> [About this task]:
Locate every line in the records below that contains the string "Trimestral", and copy each such line in full.

[Collected data]
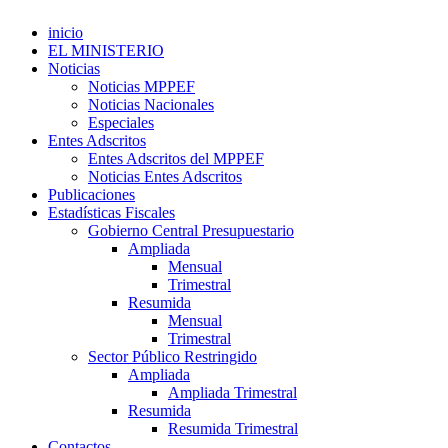
inicio
EL MINISTERIO
Noticias
Noticias MPPEF
Noticias Nacionales
Especiales
Entes Adscritos
Entes Adscritos del MPPEF
Noticias Entes Adscritos
Publicaciones
Estadísticas Fiscales
Gobierno Central Presupuestario
Ampliada
Mensual
Trimestral
Resumida
Mensual
Trimestral
Sector Público Restringido
Ampliada
Ampliada Trimestral
Resumida
Resumida Trimestral
Contactos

> [Solved problem]:
Trimestral
Trimestral
Ampliada Trimestral
Resumida Trimestral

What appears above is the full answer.